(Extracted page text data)

★ ★ ★ ★

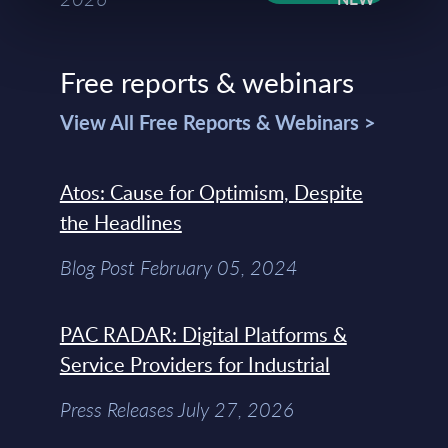
Free reports & webinars
View All Free Reports & Webinars >
Atos: Cause for Optimism, Despite
the Headlines
Blog Post February 05, 2024
PAC RADAR: Digital Platforms &
Service Providers for Industrial
Press Releases July 27, 2026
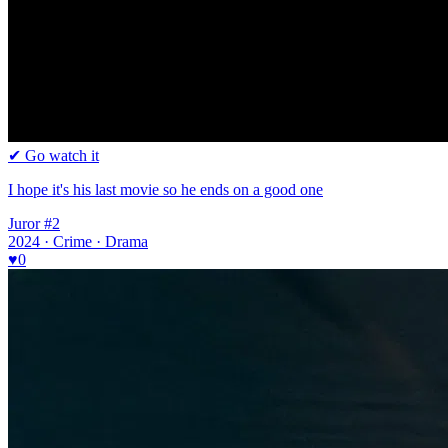
✔ Go watch it
I hope it's his last movie so he ends on a good one
Juror #2
2024 · Crime · Drama
♥
0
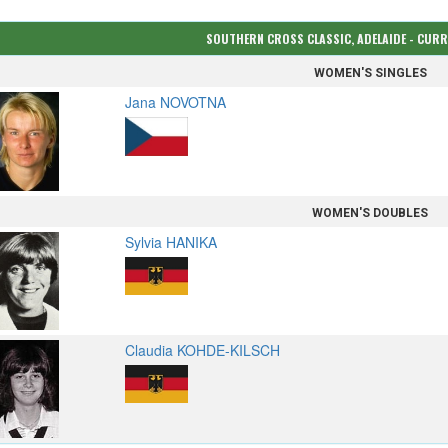
SOUTHERN CROSS CLASSIC, ADELAIDE - CUR
WOMEN'S SINGLES
Jana NOVOTNA
WOMEN'S DOUBLES
Sylvia HANIKA
Claudia KOHDE-KILSCH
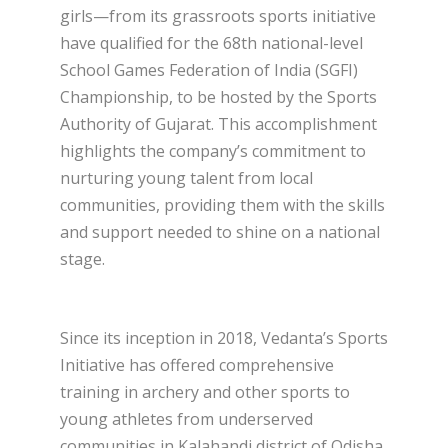
girls—from its grassroots sports initiative
have qualified for the 68th national-level
School Games Federation of India (SGFI)
Championship, to be hosted by the Sports
Authority of Gujarat. This accomplishment
highlights the company’s commitment to
nurturing young talent from local
communities, providing them with the skills
and support needed to shine on a national
stage.
Since its inception in 2018, Vedanta’s Sports
Initiative has offered comprehensive
training in archery and other sports to
young athletes from underserved
communities in Kalahandi district of Odisha.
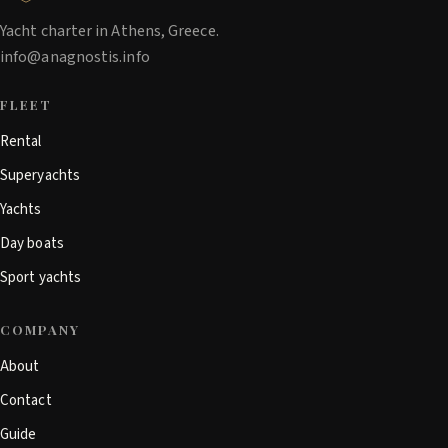
Yacht charter in Athens, Greece.
info@anagnostis.info
FLEET
Rental
Superyachts
Yachts
Day boats
Sport yachts
COMPANY
About
Contact
Guide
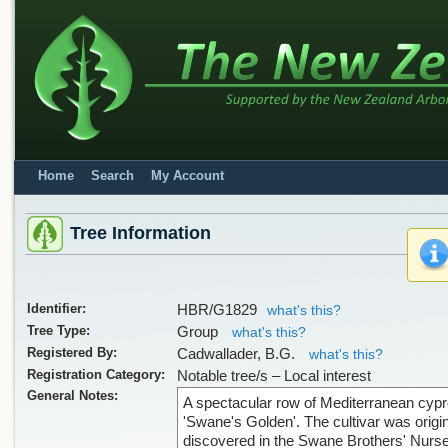
Home
Search
My Account
Tree Information
Identifier:
HBR/G1829
what's this?
Tree Type:
Group
what's this?
Registered By:
Cadwallader, B.G.
what's this?
Registration Category:
Notable tree/s – Local interest
General Notes:
A spectacular row of Mediterranean cyp
'Swane's Golden'. The cultivar was origin
discovered in the Swane Brothers' Nurse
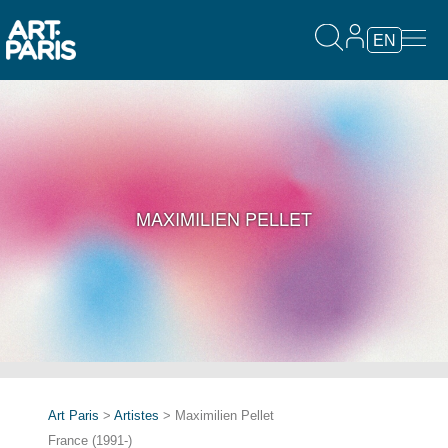
EN
MAXIMILIEN PELLET
Art Paris
>
Artistes
> Maximilien Pellet
France (1991-)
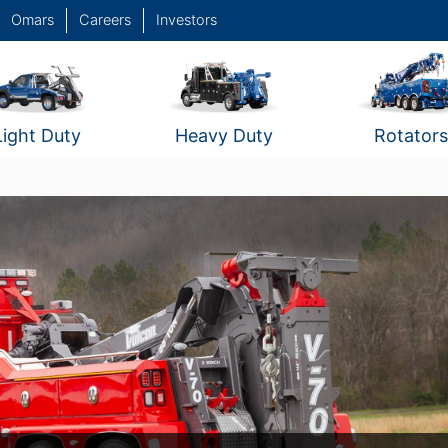
Omars
Careers
Investors
Light Duty
Heavy Duty
Rotators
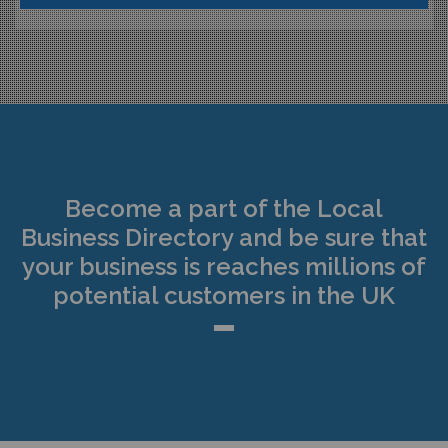
Become a part of the Local
Business Directory and be sure that
your business is reaches millions of
potential customers in the UK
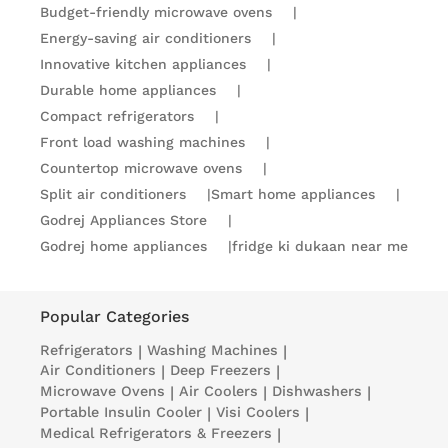
Budget-friendly microwave ovens
|
Energy-saving air conditioners
|
Innovative kitchen appliances
|
Durable home appliances
|
Compact refrigerators
|
Front load washing machines
|
Countertop microwave ovens
|
Split air conditioners
|
Smart home appliances
|
Godrej Appliances Store
|
Godrej home appliances
|
fridge ki dukaan near me
Popular Categories
Refrigerators
|
Washing Machines
|
Air Conditioners
|
Deep Freezers
|
Microwave Ovens
|
Air Coolers
|
Dishwashers
|
Portable Insulin Cooler
|
Visi Coolers
|
Medical Refrigerators & Freezers
|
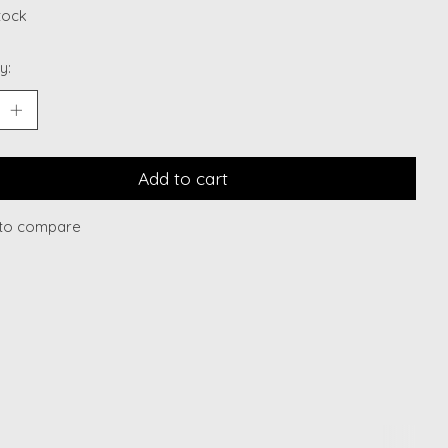
stock
y:
Add to cart
to compare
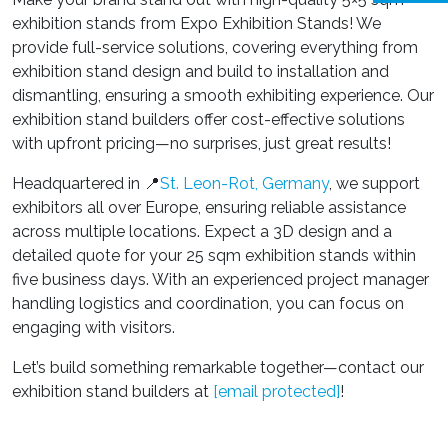
exhibition stands from Expo Exhibition Stands! We
provide full-service solutions, covering everything from
exhibition stand design and build to installation and
dismantling, ensuring a smooth exhibiting experience. Our
exhibition stand builders offer cost-effective solutions
with upfront pricing—no surprises, just great results!
Headquartered in 📍
St. Leon-Rot, Germany
, we support
exhibitors all over Europe, ensuring reliable assistance
across multiple locations. Expect a 3D design and a
detailed quote for your 25 sqm exhibition stands within
five business days. With an experienced project manager
handling logistics and coordination, you can focus on
engaging with visitors.
Let’s build something remarkable together—contact our
exhibition stand builders
at
[email protected]
!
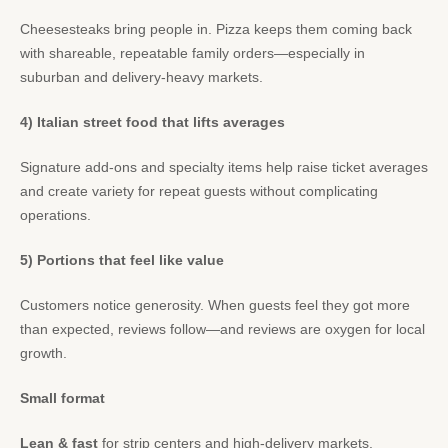
Cheesesteaks bring people in. Pizza keeps them coming back
with shareable, repeatable family orders—especially in
suburban and delivery-heavy markets.
4) Italian street food that lifts averages
Signature add-ons and specialty items help raise ticket averages
and create variety for repeat guests without complicating
operations.
5) Portions that feel like value
Customers notice generosity. When guests feel they got more
than expected, reviews follow—and reviews are oxygen for local
growth.
Small format
Lean & fast
for strip centers and high-delivery markets.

★ ★ ★ ★

_EXERCISE DETAILS_
Switch "Rotators" to "Wreckers" everywhere in the lines above, leaving every other word unchanged. Write the lines out again without the pictures.

_FINAL ANSWER_
Free reports & webinars
View All Free Reports & Webinars >
Atos: Cause for Optimism, Despite
the Headlines
Blog Post February 05, 2024
PAC RADAR: Digital Platforms &
Service Providers for Industrial
Press Releases July 27, 2026
✔ Go watch it
I hope it's his last movie so he ends on a good one
Juror #2
2024 · Crime · Drama
♥
0
SOUTHERN CROSS CLASSIC, ADELAIDE - CUR
WOMEN'S SINGLES
Jana NOVOTNA
WOMEN'S DOUBLES
Sylvia HANIKA
Claudia KOHDE-KILSCH
girls—from its grassroots sports initiative
have qualified for the 68th national-level
School Games Federation of India (SGFI)
Championship, to be hosted by the Sports
Authority of Gujarat. This accomplishment
highlights the company’s commitment to
nurturing young talent from local
communities, providing them with the skills
and support needed to shine on a national
stage.
Since its inception in 2018, Vedanta’s Sports
Initiative has offered comprehensive
training in archery and other sports to
young athletes from underserved
communities in Kalahandi district of Odisha.
Yacht charter in Athens, Greece.
info@anagnostis.info
FLEET
Rental
Superyachts
Yachts
Day boats
Sport yachts
COMPANY
About
Contact
Guide
Home
Search
My Account
Tree Information
Identifier:
HBR/G1829
what's this?
Tree Type:
Group
what's this?
Registered By:
Cadwallader, B.G.
what's this?
Registration Category:
Notable tree/s – Local interest
General Notes:
A spectacular row of Mediterranean cyp
'Swane's Golden'. The cultivar was origin
discovered in the Swane Brothers' Nurse
EN
MAXIMILIEN PELLET
Art Paris
>
Artistes
> Maximilien Pellet
France (1991-)
Omars
Careers
Investors
Light Duty
Heavy Duty
Wreckers
Become a part of the Local
Business Directory and be sure that
your business is reaches millions of
potential customers in the UK
Budget-friendly microwave ovens
|
Energy-saving air conditioners
|
Innovative kitchen appliances
|
Durable home appliances
|
Compact refrigerators
|
Front load washing machines
|
Countertop microwave ovens
|
Split air conditioners
|
Smart home appliances
|
Godrej Appliances Store
|
Godrej home appliances
|
fridge ki dukaan near me
Popular Categories
Refrigerators
|
Washing Machines
|
Air Conditioners
|
Deep Freezers
|
Microwave Ovens
|
Air Coolers
|
Dishwashers
|
Portable Insulin Cooler
|
Visi Coolers
|
Medical Refrigerators & Freezers
|
stock
y:
Add to cart
to compare
exhibition stands from Expo Exhibition Stands! We
provide full-service solutions, covering everything from
exhibition stand design and build to installation and
dismantling, ensuring a smooth exhibiting experience. Our
exhibition stand builders offer cost-effective solutions
with upfront pricing—no surprises, just great results!
Headquartered in 📍
St. Leon-Rot, Germany
, we support
exhibitors all over Europe, ensuring reliable assistance
across multiple locations. Expect a 3D design and a
detailed quote for your 25 sqm exhibition stands within
five business days. With an experienced project manager
handling logistics and coordination, you can focus on
engaging with visitors.
Let’s build something remarkable together—contact our
exhibition stand builders
at
[email protected]
!
Cheesesteaks bring people in. Pizza keeps them coming back
with shareable, repeatable family orders—especially in
suburban and delivery-heavy markets.
4) Italian street food that lifts averages
Signature add-ons and specialty items help raise ticket averages
and create variety for repeat guests without complicating
operations.
5) Portions that feel like value
Customers notice generosity. When guests feel they got more
than expected, reviews follow—and reviews are oxygen for local
growth.
Small format
Lean & fast
for strip centers and high-delivery markets.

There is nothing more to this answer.